Learning topics

The learning topics on this website are listed below, along with descriptions. On each topic page you will find a list of open educational resources for the topic.

  • Conventional literacies require you to read and write appropriately in order to communicate with the people and communities that matter to you. Digital literacies require you to use the functionality of digital devices to achieve the same aim. The materials under this topic address popular digital applications such as: the Internet in general, search engines, Wikipedia, social media such as Facebook, blogs, etc. The materials explain how they can be used by researchers and students.

  • University assignments used to be predominately written, but increasingly they may require you to use different kinds of digital media – charts and diagrams, images and audio, PowerPoint presentations, websites, eportfolios, etc. The materials in this topic will give you an idea of how media can be used both on its own and to enhance a written assignment.

  • Collaborative learning – in groups – is an important aspect of studying in many subject areas in UK universities. For some people, collaboration comes naturally; for others it has to be learned. The materials in this topic will help you to develop your understanding of how collaborative learning works, and your skills in working collaboratively in your own university context.

  • Plagiarism refers to the deliberate use of other people's words or ideas without acknowledgement. It is possible to plagiarise inadvertently if you do not know the conventions for acknowledging original sources, so the materials on this topic will help you to understand how to do this in the UK context.

  • University study increasingly involves being able to find information for yourself, rather than simply receiving it from teachers.

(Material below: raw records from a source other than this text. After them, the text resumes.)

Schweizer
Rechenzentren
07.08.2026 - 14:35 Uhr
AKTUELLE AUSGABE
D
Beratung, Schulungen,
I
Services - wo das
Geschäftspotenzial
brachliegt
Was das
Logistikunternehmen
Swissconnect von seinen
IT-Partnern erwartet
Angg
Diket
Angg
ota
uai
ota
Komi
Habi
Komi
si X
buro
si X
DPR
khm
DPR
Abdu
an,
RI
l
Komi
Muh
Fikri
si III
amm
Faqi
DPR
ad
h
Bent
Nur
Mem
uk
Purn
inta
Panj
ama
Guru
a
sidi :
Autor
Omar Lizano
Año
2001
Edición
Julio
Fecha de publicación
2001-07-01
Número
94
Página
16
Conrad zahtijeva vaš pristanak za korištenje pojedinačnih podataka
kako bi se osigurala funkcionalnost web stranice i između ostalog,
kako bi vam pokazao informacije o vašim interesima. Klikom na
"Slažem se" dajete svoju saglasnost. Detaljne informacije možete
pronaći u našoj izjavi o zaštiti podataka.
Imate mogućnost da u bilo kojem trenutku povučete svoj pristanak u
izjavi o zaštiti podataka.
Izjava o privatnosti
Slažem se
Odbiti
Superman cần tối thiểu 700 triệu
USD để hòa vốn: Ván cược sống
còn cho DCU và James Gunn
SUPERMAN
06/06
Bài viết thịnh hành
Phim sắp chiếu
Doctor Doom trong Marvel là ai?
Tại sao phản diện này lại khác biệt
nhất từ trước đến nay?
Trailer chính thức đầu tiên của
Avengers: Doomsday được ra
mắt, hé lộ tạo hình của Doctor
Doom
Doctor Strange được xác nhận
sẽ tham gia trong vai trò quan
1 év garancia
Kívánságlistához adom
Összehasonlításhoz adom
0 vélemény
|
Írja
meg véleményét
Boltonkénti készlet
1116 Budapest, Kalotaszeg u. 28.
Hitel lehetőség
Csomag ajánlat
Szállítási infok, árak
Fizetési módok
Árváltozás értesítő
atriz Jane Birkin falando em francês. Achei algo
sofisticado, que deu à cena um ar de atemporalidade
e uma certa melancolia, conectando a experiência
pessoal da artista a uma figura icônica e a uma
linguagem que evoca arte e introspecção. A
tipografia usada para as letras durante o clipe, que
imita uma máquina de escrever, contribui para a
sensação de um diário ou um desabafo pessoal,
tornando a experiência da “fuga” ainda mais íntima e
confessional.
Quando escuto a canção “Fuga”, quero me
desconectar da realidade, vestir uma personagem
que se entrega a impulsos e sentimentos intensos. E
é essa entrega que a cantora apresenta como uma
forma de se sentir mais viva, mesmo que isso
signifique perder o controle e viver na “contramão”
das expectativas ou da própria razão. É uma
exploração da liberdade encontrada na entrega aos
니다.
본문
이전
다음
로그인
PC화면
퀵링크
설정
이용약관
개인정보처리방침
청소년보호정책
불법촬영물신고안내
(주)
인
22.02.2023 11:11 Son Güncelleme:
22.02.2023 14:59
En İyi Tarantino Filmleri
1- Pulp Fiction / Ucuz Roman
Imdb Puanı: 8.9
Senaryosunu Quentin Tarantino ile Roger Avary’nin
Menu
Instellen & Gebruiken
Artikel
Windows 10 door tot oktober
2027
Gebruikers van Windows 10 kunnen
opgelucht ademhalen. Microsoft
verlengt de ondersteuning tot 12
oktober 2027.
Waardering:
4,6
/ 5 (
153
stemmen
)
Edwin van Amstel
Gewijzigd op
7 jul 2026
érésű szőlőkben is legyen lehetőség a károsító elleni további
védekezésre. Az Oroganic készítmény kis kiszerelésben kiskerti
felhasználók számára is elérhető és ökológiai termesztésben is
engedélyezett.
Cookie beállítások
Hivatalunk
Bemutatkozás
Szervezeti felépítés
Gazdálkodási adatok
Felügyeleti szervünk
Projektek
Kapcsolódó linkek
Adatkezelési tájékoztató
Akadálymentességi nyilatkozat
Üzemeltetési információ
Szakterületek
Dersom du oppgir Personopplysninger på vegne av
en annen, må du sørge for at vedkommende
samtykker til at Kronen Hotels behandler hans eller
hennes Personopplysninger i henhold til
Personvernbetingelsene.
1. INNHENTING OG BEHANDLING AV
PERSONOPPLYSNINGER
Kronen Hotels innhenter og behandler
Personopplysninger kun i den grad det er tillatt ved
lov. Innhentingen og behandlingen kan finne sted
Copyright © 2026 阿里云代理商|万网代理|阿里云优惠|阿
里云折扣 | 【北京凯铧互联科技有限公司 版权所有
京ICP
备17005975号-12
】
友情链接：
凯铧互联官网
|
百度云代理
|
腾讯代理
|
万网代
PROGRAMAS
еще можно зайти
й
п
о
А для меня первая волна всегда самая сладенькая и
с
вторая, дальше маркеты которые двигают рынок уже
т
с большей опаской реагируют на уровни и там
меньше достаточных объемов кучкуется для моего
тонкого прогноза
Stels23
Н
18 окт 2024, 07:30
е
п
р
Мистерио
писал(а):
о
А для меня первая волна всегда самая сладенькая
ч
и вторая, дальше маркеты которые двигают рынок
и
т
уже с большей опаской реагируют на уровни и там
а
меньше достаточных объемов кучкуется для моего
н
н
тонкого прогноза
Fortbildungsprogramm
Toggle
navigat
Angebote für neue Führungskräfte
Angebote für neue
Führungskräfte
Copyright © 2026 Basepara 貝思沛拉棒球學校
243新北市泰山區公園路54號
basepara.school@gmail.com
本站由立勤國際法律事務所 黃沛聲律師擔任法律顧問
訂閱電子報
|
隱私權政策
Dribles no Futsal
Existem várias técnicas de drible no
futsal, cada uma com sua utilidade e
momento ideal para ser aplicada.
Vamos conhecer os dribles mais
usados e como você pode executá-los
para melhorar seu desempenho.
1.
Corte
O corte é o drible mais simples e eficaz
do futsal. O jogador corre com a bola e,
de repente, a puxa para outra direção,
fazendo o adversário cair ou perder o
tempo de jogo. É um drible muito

The main source of information today is, of course, the internet, but finding the information that you want, and ensuring that it is reliable, is not always straightforward. The materials in this topic will take you through some of the ways that you can make searching the internet more useful for your studies.

  • University learning does not just go on in classrooms or virtual learning environments. It goes on continually in the interactions you have with other students and people in the ‘real world’. Today’s social media (environments such as Facebook, YouTube, LinkedIn, Digg, personal blogs, etc.) provide a global platform for such interactions. The materials in this topic will introduce you to the use of social media for interacting with, and learning from, people with similar (or even very different) interests to your own.

  • In UK universities, all research that involves human or animal subjects is monitored by institutional ‘ethics committees’ to ensure that the interests of the subjects are protected. Similarly, many aspects of the research process (theory, methods, findings etc.) draw on ideas and procedures that are the legal ‘intellectual property’ of others and must not be used without their permission. The materials under this topic will introduce you to key ethical and intellectual property issues that might affect your research, and help you to know where you can go for advice in specific circumstances.